I use paper wireframe templates to work through a series of design iterations. Using loose pieces of paper has several benefits over sketching in a notebook. These templates compliment the use of a notebook. Sometimes more constraints are a good thing.
- Motivating to fill: Since the page has 6 empty boxes, it’s a motivational aide to come up with 6 different designs. Whereas an empty page of a notebook lacks this constraint.
- Easier to share: Passing a notebook around a conference table works fine, but printing copies of your sketches and passing them around is even better.
- Non-designer friendly: They’re a lower barrier to entry for business and development folks. A template with predefined boxes provides an additional frame of reference. A blank page can be intimidating if you’re not comfortable with it.
- Highly visible: As soon as you’re done sketching you can post the page to a wall or sketchboard. A sketch in a closed notebook lacks visibility. I leave my sketches sitting on a desk behind my workstation. Passersby can see them and I’m frequently asked to explain my sketches to curious co-workers.
- View all sketches at once: A great way to view all your sketches at once is by spreading them out on a table. It’s impossible to do with sketches in a notebook, unless you’ve scanned and printed them.
- Sketchboard-ready: Paper templates are easily taped to butcher paper hanging on the wall. It aides visibility and entices colleagues to comment and discuss the work.
I first used Adaptive Path‘s wireframe templates, but they weren’t exactly right for me. I didn’t like the grid lines, because I know how to draw a straight line. And their templates didn’t leave enough room for my notes, since I like to annotate around my sketch, rather than leave a separate column for notes on the right. So, like any scrappy UX designer would, I made my own templates.
Download my paper wireframe templates(7-page PDF). I originally designed 7 variations of box layouts, but after using them for a month or so, I find that only use 2 or 3 of them primarily. I’d like to hear which ones you find most useful, so please let me know if you like them or not.
A sketchboard is a phenomenal tool used to encourage collaboration and gather feedback. Sketchboards create an environment for your paper wireframe templates to live in. Here’s one of my sketchboards with all my sketching tools in action. This is my first sketchboard, and it turned out pretty well.

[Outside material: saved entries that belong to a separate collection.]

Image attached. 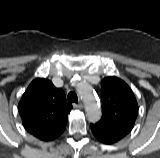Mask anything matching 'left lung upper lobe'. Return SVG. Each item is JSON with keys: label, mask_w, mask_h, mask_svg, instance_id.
<instances>
[{"label": "left lung upper lobe", "mask_w": 160, "mask_h": 158, "mask_svg": "<svg viewBox=\"0 0 160 158\" xmlns=\"http://www.w3.org/2000/svg\"><path fill=\"white\" fill-rule=\"evenodd\" d=\"M101 87L102 118L97 124L126 136L133 129L139 110L133 91L115 76L104 78Z\"/></svg>", "instance_id": "left-lung-upper-lobe-1"}]
</instances>
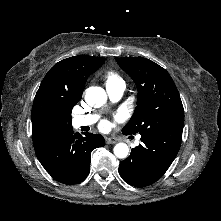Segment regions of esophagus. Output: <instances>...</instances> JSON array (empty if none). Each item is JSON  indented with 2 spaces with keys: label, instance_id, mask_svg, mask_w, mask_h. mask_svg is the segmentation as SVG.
I'll return each instance as SVG.
<instances>
[{
  "label": "esophagus",
  "instance_id": "obj_1",
  "mask_svg": "<svg viewBox=\"0 0 221 221\" xmlns=\"http://www.w3.org/2000/svg\"><path fill=\"white\" fill-rule=\"evenodd\" d=\"M105 141H106L107 144H114L118 141V139L114 138V137H106Z\"/></svg>",
  "mask_w": 221,
  "mask_h": 221
}]
</instances>
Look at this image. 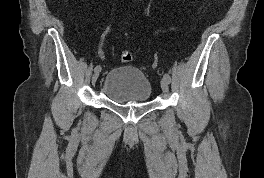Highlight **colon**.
<instances>
[{
    "mask_svg": "<svg viewBox=\"0 0 264 178\" xmlns=\"http://www.w3.org/2000/svg\"><path fill=\"white\" fill-rule=\"evenodd\" d=\"M120 60L122 63H130L133 60V54L129 51H124L120 55Z\"/></svg>",
    "mask_w": 264,
    "mask_h": 178,
    "instance_id": "1",
    "label": "colon"
}]
</instances>
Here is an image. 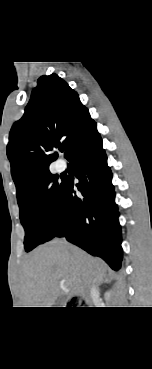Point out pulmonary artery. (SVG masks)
<instances>
[{
  "mask_svg": "<svg viewBox=\"0 0 152 369\" xmlns=\"http://www.w3.org/2000/svg\"><path fill=\"white\" fill-rule=\"evenodd\" d=\"M56 168H57V170L58 171H64L65 170V168H66V165H65V163L64 162H62V161H58L57 163H56Z\"/></svg>",
  "mask_w": 152,
  "mask_h": 369,
  "instance_id": "e3ab8cb5",
  "label": "pulmonary artery"
}]
</instances>
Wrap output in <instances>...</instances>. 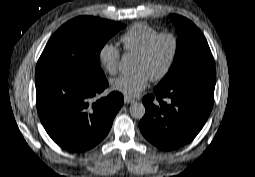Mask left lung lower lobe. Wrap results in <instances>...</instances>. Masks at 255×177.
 <instances>
[{"label":"left lung lower lobe","instance_id":"obj_1","mask_svg":"<svg viewBox=\"0 0 255 177\" xmlns=\"http://www.w3.org/2000/svg\"><path fill=\"white\" fill-rule=\"evenodd\" d=\"M215 74L198 75L168 88H154L143 98V136L162 150L190 142L204 126L213 106ZM163 99H168L166 102Z\"/></svg>","mask_w":255,"mask_h":177}]
</instances>
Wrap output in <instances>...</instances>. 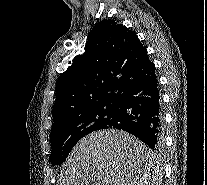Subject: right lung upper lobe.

After a month, it’s still hanging on the wall for everyone on the development and sales teams to see and comment on.
In an upcoming article I’ll explain how I used a sketchboard to develop an internal web app for my company. In the mean time, if you’d like to learn more about sketchboards read Brandon Schauer’s excellent article Sketchboards: discover faster + better ux solutions.
It takes time to get the right mixture of tools, but once you find it, solving the real problems becomes all the more enjoyable. Sketch as much as possible and you’re bound to get better. And don’t be timid about trying something new, dive in and even if it doesn’t work, you’ll have learned something valuable in the process.
If you read books, and you’d like to learn more about sketching, I highly recommend reading Bill Buxton’s book, “Sketching User Experiences.” (Or if you’re in the Boston area on October 7th, come to the next UX Book Club: Boston to join in a discussion about Buxton’s title.) Cheers, and thanks for reading!